What is needed.
List every line in the listing below that contains the word "Attributes", matching uppercase and lowercase exactly.

Plain-text document sources:
*** Begin section ***

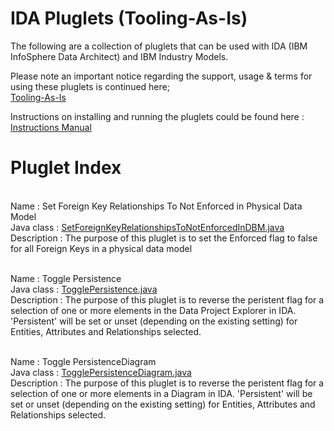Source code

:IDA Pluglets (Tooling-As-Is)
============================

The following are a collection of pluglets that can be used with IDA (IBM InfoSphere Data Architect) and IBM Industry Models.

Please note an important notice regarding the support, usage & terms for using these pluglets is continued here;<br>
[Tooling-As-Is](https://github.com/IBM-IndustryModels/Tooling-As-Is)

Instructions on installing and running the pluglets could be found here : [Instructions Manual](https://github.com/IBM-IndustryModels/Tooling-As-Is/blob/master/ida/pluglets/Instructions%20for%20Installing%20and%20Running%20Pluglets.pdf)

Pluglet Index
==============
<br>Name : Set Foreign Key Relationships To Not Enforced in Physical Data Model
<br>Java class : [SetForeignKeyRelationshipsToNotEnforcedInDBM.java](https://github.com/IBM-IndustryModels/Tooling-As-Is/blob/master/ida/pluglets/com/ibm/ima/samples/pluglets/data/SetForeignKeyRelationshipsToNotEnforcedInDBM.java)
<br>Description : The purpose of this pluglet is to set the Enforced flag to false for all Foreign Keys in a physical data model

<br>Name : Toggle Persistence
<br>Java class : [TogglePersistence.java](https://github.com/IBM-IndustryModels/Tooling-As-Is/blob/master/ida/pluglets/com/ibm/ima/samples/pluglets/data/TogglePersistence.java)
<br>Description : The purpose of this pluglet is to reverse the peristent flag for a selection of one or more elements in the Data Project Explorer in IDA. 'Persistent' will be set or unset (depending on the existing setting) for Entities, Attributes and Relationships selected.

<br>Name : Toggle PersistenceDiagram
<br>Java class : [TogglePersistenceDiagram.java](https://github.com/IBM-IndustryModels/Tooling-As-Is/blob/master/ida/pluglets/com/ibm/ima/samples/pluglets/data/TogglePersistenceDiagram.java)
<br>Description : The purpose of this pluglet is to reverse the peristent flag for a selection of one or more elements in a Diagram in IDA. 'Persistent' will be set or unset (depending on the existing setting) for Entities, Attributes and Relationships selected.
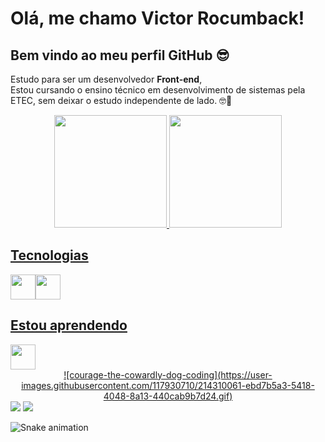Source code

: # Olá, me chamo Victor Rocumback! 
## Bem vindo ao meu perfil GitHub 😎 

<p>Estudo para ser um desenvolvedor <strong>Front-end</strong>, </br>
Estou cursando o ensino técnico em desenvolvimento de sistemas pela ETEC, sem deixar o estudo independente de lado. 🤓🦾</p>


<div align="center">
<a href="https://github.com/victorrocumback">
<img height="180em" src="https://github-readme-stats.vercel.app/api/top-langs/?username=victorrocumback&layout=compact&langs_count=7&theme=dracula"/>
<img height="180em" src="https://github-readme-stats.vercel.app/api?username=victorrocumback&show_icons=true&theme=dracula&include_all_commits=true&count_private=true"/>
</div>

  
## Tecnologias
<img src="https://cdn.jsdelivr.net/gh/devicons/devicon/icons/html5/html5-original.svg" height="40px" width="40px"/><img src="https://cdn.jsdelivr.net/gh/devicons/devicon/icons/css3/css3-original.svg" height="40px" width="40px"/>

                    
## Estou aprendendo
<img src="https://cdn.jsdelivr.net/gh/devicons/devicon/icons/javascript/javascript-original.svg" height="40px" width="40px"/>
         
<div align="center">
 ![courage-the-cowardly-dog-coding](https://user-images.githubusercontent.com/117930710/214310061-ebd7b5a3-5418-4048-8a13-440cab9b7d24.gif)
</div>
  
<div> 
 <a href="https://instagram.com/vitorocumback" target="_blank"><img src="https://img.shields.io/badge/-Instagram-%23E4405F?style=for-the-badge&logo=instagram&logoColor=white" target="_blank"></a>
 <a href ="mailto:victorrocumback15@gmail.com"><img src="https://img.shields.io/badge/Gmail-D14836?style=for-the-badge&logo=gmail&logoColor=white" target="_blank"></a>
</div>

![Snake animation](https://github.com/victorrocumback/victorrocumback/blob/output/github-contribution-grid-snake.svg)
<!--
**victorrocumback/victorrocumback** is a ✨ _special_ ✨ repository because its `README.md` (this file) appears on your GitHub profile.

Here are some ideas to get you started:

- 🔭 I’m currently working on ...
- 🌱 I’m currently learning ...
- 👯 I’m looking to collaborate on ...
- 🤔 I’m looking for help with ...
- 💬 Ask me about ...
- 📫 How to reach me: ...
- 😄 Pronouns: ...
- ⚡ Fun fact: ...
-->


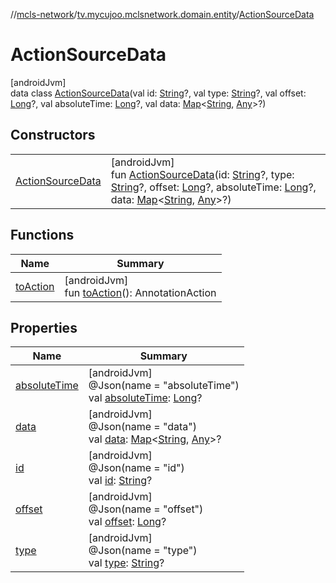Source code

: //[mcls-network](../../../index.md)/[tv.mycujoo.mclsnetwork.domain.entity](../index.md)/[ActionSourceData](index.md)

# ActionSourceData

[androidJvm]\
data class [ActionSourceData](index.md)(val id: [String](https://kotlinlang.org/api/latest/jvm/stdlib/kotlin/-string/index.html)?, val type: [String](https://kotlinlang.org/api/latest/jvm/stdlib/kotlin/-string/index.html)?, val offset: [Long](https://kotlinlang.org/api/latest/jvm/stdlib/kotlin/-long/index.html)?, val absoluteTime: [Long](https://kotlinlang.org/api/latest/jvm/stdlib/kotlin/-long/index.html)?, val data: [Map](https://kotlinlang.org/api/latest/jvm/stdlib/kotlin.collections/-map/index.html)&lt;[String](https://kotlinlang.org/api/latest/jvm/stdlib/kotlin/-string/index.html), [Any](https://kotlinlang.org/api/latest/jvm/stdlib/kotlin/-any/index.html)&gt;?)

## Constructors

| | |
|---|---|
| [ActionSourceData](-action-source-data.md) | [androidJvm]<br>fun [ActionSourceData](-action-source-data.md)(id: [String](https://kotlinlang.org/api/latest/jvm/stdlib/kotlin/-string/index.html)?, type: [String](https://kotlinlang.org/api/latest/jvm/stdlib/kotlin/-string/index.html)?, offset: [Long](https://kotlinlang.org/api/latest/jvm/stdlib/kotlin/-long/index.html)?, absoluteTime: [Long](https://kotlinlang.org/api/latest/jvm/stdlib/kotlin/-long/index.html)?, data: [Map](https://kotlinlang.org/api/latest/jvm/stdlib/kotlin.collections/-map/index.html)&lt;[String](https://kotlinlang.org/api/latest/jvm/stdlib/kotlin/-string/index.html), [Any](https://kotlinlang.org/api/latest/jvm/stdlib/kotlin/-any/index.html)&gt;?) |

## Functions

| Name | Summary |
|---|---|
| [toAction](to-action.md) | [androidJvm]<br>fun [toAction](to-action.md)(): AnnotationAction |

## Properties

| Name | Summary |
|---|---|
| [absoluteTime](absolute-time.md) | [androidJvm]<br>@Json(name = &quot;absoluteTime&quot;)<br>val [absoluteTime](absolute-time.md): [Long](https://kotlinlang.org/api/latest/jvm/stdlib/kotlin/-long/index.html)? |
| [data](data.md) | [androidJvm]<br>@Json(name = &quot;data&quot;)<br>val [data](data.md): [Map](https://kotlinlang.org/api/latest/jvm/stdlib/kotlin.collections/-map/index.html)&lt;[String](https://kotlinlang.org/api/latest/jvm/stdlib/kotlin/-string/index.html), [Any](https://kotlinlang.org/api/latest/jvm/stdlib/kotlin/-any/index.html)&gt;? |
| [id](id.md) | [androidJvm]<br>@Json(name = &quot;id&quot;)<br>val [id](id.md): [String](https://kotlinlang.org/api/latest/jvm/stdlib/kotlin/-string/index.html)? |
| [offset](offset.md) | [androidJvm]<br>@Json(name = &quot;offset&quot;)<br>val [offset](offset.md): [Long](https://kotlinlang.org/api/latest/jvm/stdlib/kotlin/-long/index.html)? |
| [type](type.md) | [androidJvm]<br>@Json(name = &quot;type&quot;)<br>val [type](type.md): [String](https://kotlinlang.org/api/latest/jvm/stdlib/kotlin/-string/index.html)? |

*** End section ***

Exercise output.
<br>Description : The purpose of this pluglet is to reverse the peristent flag for a selection of one or more elements in the Data Project Explorer in IDA. 'Persistent' will be set or unset (depending on the existing setting) for Entities, Attributes and Relationships selected.
<br>Description : The purpose of this pluglet is to reverse the peristent flag for a selection of one or more elements in a Diagram in IDA. 'Persistent' will be set or unset (depending on the existing setting) for Entities, Attributes and Relationships selected.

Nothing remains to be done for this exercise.